It’s hot. So it would seem that a hearty, garlicky, potato + white bean soup is just the ticket, no? I didn’t think so either, and in fact, I made this soup simply to use up the two big bunches of garlic scapes that were in the fridge, anticipating yet another bunch in this week’s CSA. I thought I would simply make the soup and freeze it, assuming that a thick-n-hearty soup was not the thing to offset my popsicle-and-popsicle diet of the last few days. But, you see, I was wrong: turns out this soup is just the ticket.
It’s garlicky, but that light, floral, almost delicate and grassy-green garlic of the scape, rather than the bulb. It’s thick, without being overly rich; filling, without being fat-laden or heavy. It’s been disappearing surprisingly quickly from the fridge, considering the weather in the past few days has hardly seemed soup-conducive; but this soup is nicely filling yet freshly flavored with scapes & basil, thick enough, after a day in the fridge, to serve as a dip of sorts, with crusty bread, tasty while hot, but also while just warmer than room temp, and satisfying in that thank-goodness-it’s-not-another-salad way.

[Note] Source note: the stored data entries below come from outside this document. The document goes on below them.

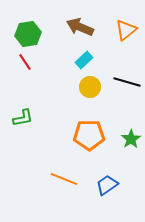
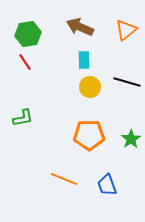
cyan rectangle: rotated 48 degrees counterclockwise
blue trapezoid: rotated 75 degrees counterclockwise
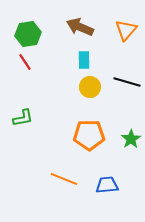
orange triangle: rotated 10 degrees counterclockwise
blue trapezoid: rotated 105 degrees clockwise
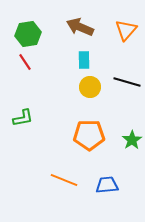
green star: moved 1 px right, 1 px down
orange line: moved 1 px down
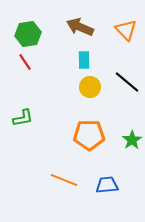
orange triangle: rotated 25 degrees counterclockwise
black line: rotated 24 degrees clockwise
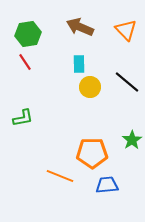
cyan rectangle: moved 5 px left, 4 px down
orange pentagon: moved 3 px right, 18 px down
orange line: moved 4 px left, 4 px up
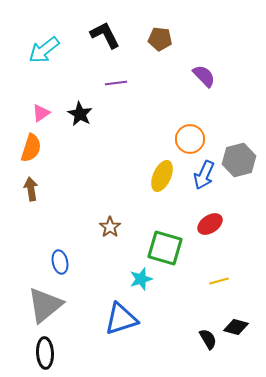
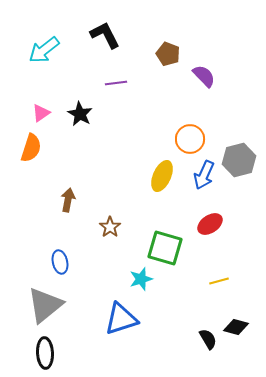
brown pentagon: moved 8 px right, 15 px down; rotated 15 degrees clockwise
brown arrow: moved 37 px right, 11 px down; rotated 20 degrees clockwise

This recipe packs in a full pound of garlic scapes and I suspect you could even increase that a bit without the garlic becoming overwhelming (admittedly, I’m not sure I’ve ever had too much garlic). The white beans give the soup a lovely, smooth, almost unctuous texture and a flavor that complements the garlic scapes quite nicely, but I expect you could make a good version with just potatoes & onion, if you don’t have the time or inclination to cook up a pot of beans. The fresh herb you choose is key here, as the soup is rather delicately flavored and really takes on the flavor of the herb. I had basil, tarragon and fresh dill on hand, so I tasted a small spoonful of soup with a sprig or two of each herb. I liked basil the best, but on another day, I might have gone with tarragon. I expect oregano, thyme, summer savory or rosemary would all be tasty options. Even mint, maybe with a dash of lemon juice to brighten it all up. Whatever is jumping out of your garden, or your CSA bag, will do. And then you’ll have some lovely soup for the freezer, bright with garden-fresh herbs and summery garlic scapes: if any of it makes it there.
- 3 tbsp butter
- 1 large yellow onion, diced
- 1 lb garlic scapes, with flower heads, chopped (reserve 2 flower heads for garnish)
- 2 large potatoes (about 1 lb), peeled and diced
- 2 cups stock (I used chicken)
- 2 cups water
- salt & freshly ground black pepper, to taste
- about 3 cups cooked cannellini beans (about 2, 15-oz cans, rinsed), or other white bean
- a good handful of fresh basil leaves, slivered, or other fresh herb
- Melt butter over medium-low heat in a medium (5-quart) Dutch oven or stockpot. Once foam subsides, add onion and scapes. Stir and sauté over low heat until vegetables are softened and fragrant, about 10 minutes. Add potatoes, water, stock, salt & pepper: stir, cover and bring to a boil over high heat. Reduce heat to low and simmer, covered, until potatoes are just tender, about 15 -20 minutes. Add cooked white beans, cover and continue to simmer for 5 – 10 minutes, to heat beans through and allow flavors to blend.
- Blend soup (I use an immersion blender). Taste and adjust seasonings. Allow to simmer over low heat, uncovered, if soup needs thickening. Stir in fresh herbs, garnish with slivered flower head, and serve hot.
- This dish is easily made vegetarian with the use of a vegetable stock and vegan with olive oil in place of butter.
- Garlic scapes are delicately flavored, so this soup really takes on the flavor of whatever fresh herb you use: add more powerfully flavored herbs (rosemary, sage, etc) sparingly and allow flavors to blend, off heat, for a few minutes before tasting & adjusting.
- I used runner cannellini beans from Rancho Gordo, cooked from scratch with a few scallions and garlic cloves in the pot. You can sometimes find local white beans from Cayuga Pure Organics or Wild Hive Farm Cafe.
Refrigerated for up to 5 days: frozen for 6 months.